Maglor was pulled up short, abruptly ashamed. Very likely all of them had lost someone: some perhaps to Maglor’s own blade. Elrond himself had lost his brother, and the Hobbits too had fathers long dead. The dead of Men went out beyond the world, as Elros had, and Arwen would. But Maglor’s brothers and his father were only in the Halls of Awaiting, where foolish words could not hurt them.

Even words that told the story wrong. Even words about his father.

It was neither wise nor necessary for him to order the people of Avallónë what they could or could not say.

He bowed to the people who had spoken of his father. “I am sorry,” he said, with an effort, holding back the anger that still burned below the surface. “I am out of the habit of speaking lightly. I spoke more sternly than I should.”

The first speaker sat silent, wide-eyed and terrified, and Maglor silently cursed himself. He probably had not spoken to be heard. The one who had spoken of his father caring for nothing but jewels was braver. She had the strength to stammer her own apology for careless speech.

“Please don’t think of it,” he said. “I am sure you intended no offence.” That sounded like a threat again. He sought in his mind for words that would fall light and easy, but the rage still burned, and he found only the Noldolantë.

“Well, not to worry,” Bilbo said loudly and undiplomatically, into the silence. It seemed that words that could silence Elves had little hold on hobbits. “None of us likes to hear untrue things said about our families, I am sure. Least said, soonest mended, as we say in the Shire.”

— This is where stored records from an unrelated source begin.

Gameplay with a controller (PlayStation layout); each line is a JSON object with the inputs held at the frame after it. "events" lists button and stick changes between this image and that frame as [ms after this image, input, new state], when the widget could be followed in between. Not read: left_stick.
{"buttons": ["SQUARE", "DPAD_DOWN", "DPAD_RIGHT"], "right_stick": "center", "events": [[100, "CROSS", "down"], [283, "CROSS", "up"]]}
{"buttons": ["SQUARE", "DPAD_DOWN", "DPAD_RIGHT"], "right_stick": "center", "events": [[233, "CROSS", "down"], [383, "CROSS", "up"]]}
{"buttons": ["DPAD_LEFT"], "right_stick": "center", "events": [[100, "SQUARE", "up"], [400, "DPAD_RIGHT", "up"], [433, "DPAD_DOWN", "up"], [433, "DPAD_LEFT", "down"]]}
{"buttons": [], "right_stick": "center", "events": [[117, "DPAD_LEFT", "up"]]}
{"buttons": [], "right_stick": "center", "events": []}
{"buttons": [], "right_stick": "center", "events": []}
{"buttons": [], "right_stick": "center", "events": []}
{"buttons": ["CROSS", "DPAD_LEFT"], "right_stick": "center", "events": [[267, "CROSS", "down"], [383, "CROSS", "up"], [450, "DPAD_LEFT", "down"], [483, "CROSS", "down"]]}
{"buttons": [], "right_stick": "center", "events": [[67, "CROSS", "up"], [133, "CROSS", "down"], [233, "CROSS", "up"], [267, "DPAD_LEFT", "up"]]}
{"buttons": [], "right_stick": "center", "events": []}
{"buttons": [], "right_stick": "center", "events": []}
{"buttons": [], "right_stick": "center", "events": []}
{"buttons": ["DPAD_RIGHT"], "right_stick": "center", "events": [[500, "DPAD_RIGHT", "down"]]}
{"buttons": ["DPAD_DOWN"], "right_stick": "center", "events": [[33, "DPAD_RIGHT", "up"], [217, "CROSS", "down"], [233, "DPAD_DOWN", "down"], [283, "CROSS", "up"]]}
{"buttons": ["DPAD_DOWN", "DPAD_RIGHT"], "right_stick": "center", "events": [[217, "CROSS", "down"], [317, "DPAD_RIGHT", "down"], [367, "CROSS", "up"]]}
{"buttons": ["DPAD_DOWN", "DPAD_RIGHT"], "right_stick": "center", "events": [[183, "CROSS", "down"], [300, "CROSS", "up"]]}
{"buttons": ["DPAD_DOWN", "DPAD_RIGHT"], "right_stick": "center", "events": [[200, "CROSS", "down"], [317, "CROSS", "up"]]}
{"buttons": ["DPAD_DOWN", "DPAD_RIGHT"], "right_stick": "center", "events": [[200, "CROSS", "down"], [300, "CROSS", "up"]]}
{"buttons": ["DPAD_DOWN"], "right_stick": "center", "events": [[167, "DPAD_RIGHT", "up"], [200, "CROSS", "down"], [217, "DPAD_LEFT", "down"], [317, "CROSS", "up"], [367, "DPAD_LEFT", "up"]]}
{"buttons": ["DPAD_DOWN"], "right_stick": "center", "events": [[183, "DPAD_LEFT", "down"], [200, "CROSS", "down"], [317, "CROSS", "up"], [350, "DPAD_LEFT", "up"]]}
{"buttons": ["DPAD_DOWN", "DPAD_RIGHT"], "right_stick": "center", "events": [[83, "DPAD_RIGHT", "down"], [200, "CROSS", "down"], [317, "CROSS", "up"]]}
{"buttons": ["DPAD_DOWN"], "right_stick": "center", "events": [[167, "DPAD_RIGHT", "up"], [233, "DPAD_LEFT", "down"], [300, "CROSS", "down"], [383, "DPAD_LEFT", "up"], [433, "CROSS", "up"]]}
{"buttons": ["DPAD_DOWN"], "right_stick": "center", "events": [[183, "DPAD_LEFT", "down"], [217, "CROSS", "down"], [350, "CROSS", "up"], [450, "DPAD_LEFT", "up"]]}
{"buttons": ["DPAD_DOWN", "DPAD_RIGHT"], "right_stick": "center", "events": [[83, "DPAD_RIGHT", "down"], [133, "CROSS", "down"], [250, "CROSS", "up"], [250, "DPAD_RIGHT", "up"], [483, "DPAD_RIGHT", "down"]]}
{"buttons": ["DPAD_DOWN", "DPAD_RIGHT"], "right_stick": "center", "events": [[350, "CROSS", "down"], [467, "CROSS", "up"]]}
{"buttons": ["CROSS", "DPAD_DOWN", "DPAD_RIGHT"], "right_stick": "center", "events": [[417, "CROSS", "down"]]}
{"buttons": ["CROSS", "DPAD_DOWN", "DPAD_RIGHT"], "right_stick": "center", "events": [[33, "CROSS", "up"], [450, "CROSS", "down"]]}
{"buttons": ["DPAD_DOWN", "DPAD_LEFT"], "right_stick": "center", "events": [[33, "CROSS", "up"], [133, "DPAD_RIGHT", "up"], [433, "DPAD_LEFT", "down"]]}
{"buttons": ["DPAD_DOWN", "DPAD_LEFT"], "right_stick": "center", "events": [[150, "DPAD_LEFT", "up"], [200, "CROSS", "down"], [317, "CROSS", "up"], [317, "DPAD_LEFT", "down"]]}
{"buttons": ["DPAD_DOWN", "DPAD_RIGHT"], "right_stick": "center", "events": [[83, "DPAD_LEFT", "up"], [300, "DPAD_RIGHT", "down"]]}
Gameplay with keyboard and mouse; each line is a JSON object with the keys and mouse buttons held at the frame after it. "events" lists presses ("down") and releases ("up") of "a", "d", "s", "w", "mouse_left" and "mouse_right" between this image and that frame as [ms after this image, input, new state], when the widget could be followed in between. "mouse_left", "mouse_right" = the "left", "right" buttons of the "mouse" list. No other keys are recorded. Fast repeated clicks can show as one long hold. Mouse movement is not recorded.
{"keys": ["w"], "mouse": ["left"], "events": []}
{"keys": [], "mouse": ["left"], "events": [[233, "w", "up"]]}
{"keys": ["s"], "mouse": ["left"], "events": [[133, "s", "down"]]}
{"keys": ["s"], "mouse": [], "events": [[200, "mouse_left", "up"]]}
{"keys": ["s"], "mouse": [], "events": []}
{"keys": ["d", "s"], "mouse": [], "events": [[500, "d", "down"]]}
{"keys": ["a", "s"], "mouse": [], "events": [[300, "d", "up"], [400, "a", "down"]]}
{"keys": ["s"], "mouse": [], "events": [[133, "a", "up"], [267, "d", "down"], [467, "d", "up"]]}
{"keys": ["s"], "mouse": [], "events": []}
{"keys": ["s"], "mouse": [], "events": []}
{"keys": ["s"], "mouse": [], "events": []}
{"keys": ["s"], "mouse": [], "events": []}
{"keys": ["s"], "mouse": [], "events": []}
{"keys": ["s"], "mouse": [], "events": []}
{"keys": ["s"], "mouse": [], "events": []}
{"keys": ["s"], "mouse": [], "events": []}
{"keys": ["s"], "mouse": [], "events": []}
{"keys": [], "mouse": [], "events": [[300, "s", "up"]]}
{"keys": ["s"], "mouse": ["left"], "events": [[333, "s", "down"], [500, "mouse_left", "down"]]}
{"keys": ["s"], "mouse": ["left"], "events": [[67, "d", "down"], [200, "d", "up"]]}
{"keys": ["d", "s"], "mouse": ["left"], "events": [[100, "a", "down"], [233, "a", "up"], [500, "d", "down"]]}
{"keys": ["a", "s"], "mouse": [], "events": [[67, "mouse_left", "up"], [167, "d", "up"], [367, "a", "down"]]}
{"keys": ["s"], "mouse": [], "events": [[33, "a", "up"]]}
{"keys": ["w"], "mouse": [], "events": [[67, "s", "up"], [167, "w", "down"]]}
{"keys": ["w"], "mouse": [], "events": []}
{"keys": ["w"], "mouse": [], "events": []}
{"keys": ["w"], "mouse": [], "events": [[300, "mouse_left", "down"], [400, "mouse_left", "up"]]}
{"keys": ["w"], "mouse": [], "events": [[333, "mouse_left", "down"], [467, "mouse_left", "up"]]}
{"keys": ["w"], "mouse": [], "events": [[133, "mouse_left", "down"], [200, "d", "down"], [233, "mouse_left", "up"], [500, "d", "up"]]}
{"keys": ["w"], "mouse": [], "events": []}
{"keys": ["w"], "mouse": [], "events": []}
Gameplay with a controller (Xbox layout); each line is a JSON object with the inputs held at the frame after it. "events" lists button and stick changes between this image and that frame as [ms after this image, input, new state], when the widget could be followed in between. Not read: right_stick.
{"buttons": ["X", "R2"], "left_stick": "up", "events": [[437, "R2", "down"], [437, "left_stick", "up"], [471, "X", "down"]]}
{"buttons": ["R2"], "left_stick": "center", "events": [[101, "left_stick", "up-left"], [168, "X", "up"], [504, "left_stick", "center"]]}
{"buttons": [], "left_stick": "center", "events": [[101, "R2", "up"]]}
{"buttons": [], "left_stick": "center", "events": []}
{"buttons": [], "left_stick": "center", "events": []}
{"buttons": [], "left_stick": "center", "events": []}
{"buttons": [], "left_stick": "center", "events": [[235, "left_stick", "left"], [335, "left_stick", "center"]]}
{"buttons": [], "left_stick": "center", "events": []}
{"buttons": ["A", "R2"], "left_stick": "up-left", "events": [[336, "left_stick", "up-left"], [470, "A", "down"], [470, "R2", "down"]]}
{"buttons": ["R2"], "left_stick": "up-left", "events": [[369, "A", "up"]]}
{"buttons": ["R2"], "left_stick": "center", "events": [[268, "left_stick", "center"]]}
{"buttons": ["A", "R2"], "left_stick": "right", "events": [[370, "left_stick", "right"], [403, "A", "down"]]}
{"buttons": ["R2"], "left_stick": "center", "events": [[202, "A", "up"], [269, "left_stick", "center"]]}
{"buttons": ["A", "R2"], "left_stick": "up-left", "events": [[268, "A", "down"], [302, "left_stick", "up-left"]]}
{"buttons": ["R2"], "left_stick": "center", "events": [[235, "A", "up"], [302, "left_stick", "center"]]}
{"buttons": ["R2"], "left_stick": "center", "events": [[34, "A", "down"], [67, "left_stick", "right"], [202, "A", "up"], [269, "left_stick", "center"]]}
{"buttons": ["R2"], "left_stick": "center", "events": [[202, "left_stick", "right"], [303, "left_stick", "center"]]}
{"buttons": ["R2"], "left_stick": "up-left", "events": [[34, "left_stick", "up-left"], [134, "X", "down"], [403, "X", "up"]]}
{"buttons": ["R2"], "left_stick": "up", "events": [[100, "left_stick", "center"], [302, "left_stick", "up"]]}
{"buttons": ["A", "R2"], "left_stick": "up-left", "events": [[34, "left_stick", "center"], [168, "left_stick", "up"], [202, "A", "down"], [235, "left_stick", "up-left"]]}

“But Bilbo!” Frodo replied, loyally playing up to him. “That is not always the case. You love hearing terrible things about some of your family! What was Inglor telling you about Bandobras the Bullroarer just now?”

“Ah, but that was true!” Bilbo told him. “Anyway, great-grand-uncles are quite a different matter. Maglor, I have just thought of a verse about the Bullroarer. Will you give me your opinion on it?”

“Of course,” Maglor said, thankfully. He gave Elrond and Celebrían an apologetic look. Elrond’s face was watchful, but Celebrían looked pale and worried. Maglor went over to sit by Bilbo, and tried to become invisible.

. . . . .

“Stupid of me,” he said, later, to Elrond, once Bilbo had gone back to bed. Maglor had offered to help the old hobbit back to his bedroom. Elrond had caught up with him as Maglor closed the door leaving Bilbo asleep. “I became too comfortable. I forgot. I let myself forget what I had done, and allowed myself to become angry, when I had no right to.”

“You think it unreasonable for you to object to people who are drunk speaking ill of your family? I don’t.”

“For most people, no. For me though... perhaps it’s best if I leave here. If I went up the coast towards Araman, I would be well clear of the Falmari there. Clear of everyone. I doubt anyone lives all the way up there, even now.”

Elrond closed his eyes and rubbed his face with both hands. “Maglor, please do not go away and sleep alone on the shore in the rain again.”

“But I am not sure that any of the Sons of Fëanor should come back among the Elves,” Maglor said unhappily. “That wasn’t the Oath that stood there, holding the room to my will with my voice. That was me.”

“Yes, and then you stopped. You told them they were wrong, and then you sat down.”

“Only because you stopped me.”

“It only took a word. Maglor, when I asked you to come here, I was not expecting you to walk about quietly and not say a word to anyone no matter what insult they offered, dress more humbly than any of my household and peel potatoes! I wasn’t even expecting you to act as my foster-father from Beleriand would. You weren’t well, then. I’d like you to be well.”

“I wasn’t your foster-father. Try kidnapper, that’s closer.”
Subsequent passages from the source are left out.